This is according to Simon Ward, founder of leading on-demand pay provider - Floatpays. In an effort to remedy this, the company has launched a savings solution to augment its on-demand access to pay offering, which is designed to help employees build financial wellness.

Cash-strapped employees


Ward explains that, according to research conducted by the US data intelligence platform, Proof of Impact, 76% of South Africans run out of money before the end of the month and 40% of them spend between 41% and 100% of their income paying off debt. The South African workforce is undoubtedly facing unprecedented pressure, compounded by the effects of the pandemic.

“These trying times have accelerated the way we think about financial wellbeing and its connection to the contemporary workplace. Ultimately, improving your employees’ financial health improves your bottom line.”

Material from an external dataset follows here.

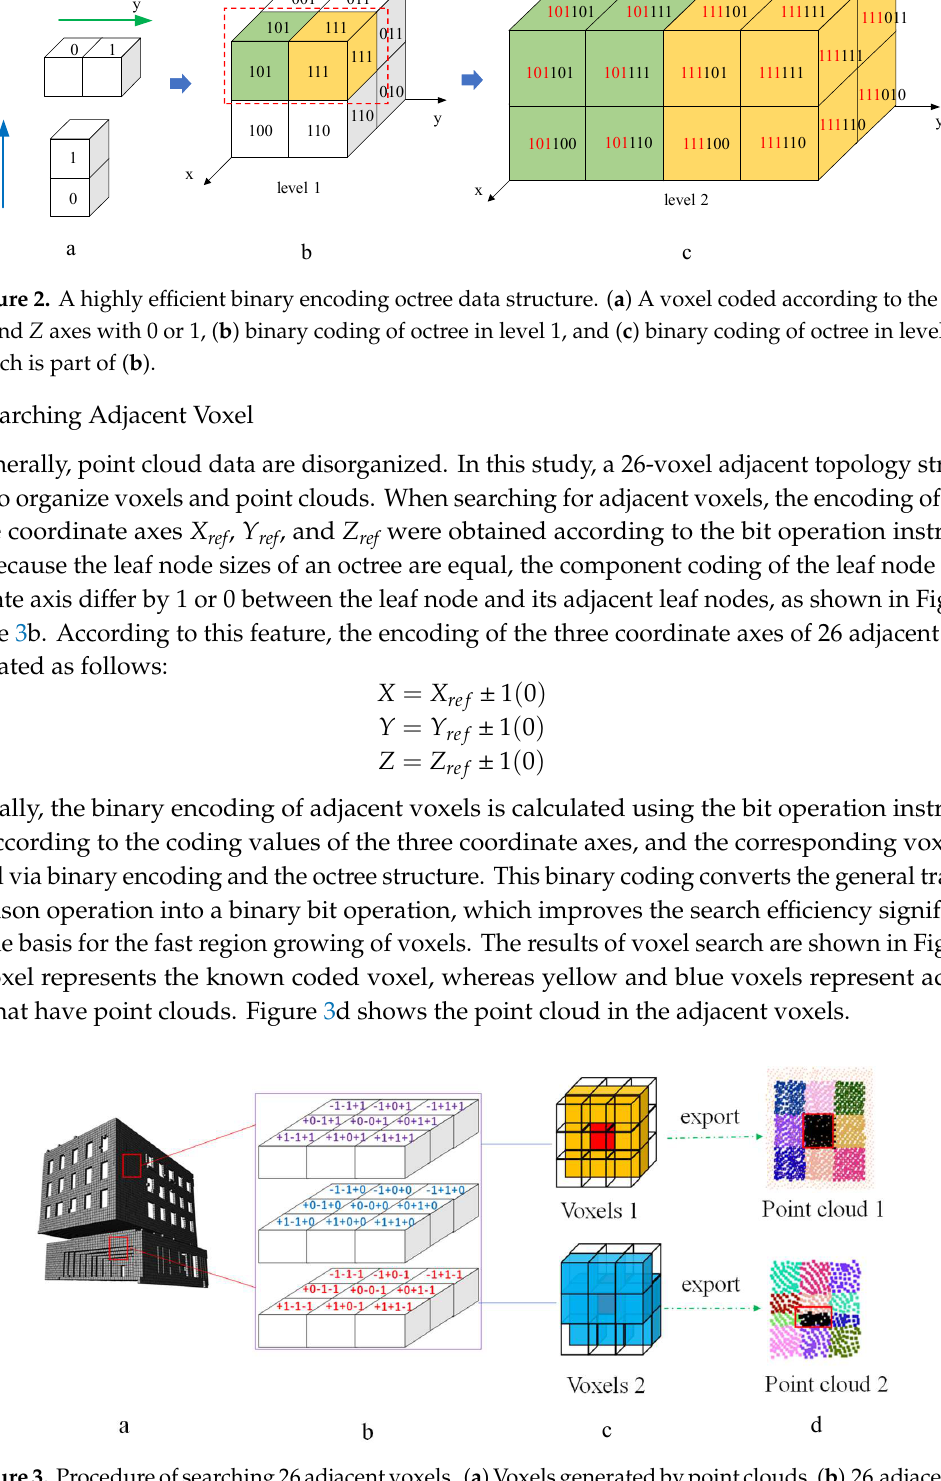
Figure 3. Procedure of searching 26 adjacent voxels. ( a ) Voxels generated by point clouds, ( b ) 26 adjacent voxels, ( c ) adjacent voxel search results, and ( d ) point cloud in adjacent voxels.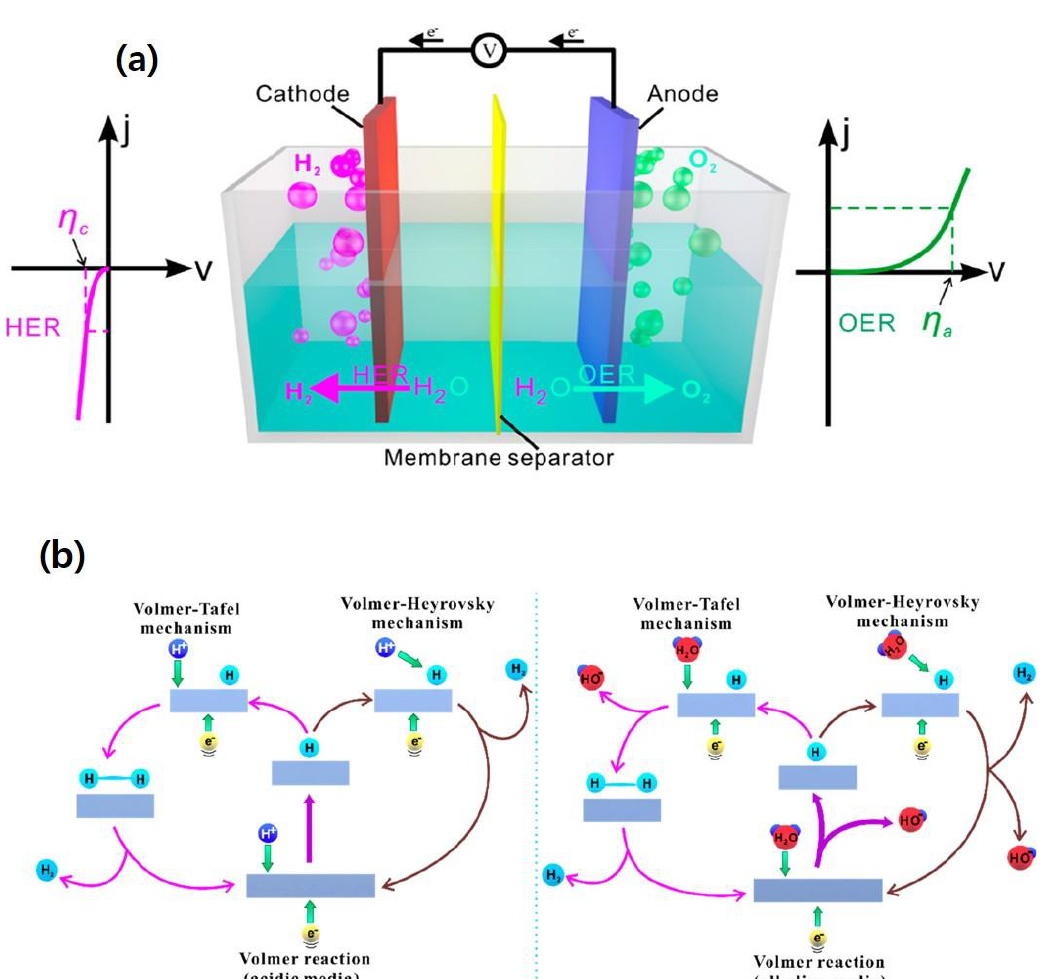
Figure 1. ( a ) Schematic mechanism of OER and HER processes during overall water-splitting process, ( b ) fundamental principles of HER over the surface of electrocatalysts in acidic and alkaline environments [23] . Copyright 2020 The American Chemical Society.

Many struggling financially


Research has shown that the negative impact of Covid-19 on the financial position of South Africans has been significant and will be long-lasting. Some employees were forced to take pay cuts to maintain their jobs, while others were retrenched or simply not paid. As a result, South Africans have turned to their emergency savings to stay afloat and meet household expenses. And where people haven’t saved for emergencies they are turning to credit, which inevitably traps them in a cycle of debt.


This is where the importance of simple, practical and accessible financial tools, such as on-demand access to pay and savings, can make a significant difference to the quality of life for many South Africans.

The new savings offering from Floatpays aims to prevent the financial hangover that has become synonymous with January. As a licensed financial services provider, Floatpays is able to offer employees an interest-bearing savings account, powered by Standard Bank.

Payroll system payment


Ward explains that employees can make a direct investment from their earnings each month.

“Contributions to the Floatpays savings account are made directly from a person’s earnings via their employer’s payroll system. The employee determines how much they want to contribute each month and can make a single withdrawal against this account on a date set by their employer. This encourages employees to be more discerning around their spending and more invested in building their savings in anticipation of the end of the year,” says Ward.

He adds that the Floatpays’ savings feature builds on their existing offering of On-demand Access to Pay to help employees build financial wellness. The Floatpays platform enables employees to easily and affordably access a portion of their accrued pay, whenever they need it during a pay cycle and not have to wait until payday. Employees pay a transaction fee per withdrawal - there is no interest or hidden fees charged.


Building financial wellness


“With Floatpays, we wanted to create a holistic solution to helping employees build financial wellness. We knew that this meant we needed to help people reduce their reliance on debt, start saving and learn how to manage their money better. The launch of our savings feature further strengthens our ability to help people become financially well.” says Ward.

Floatpays provides this service at no cost to employers or impact on their cash flow. It is a simple and cost-effective way for businesses to enhance their employee value proposition and ultimately increase the bottom line. “A less financially stressed workforce is more engaged and productive. Helping build employees’ financial wellness should be a top priority for South African employers, especially during these uncertain times."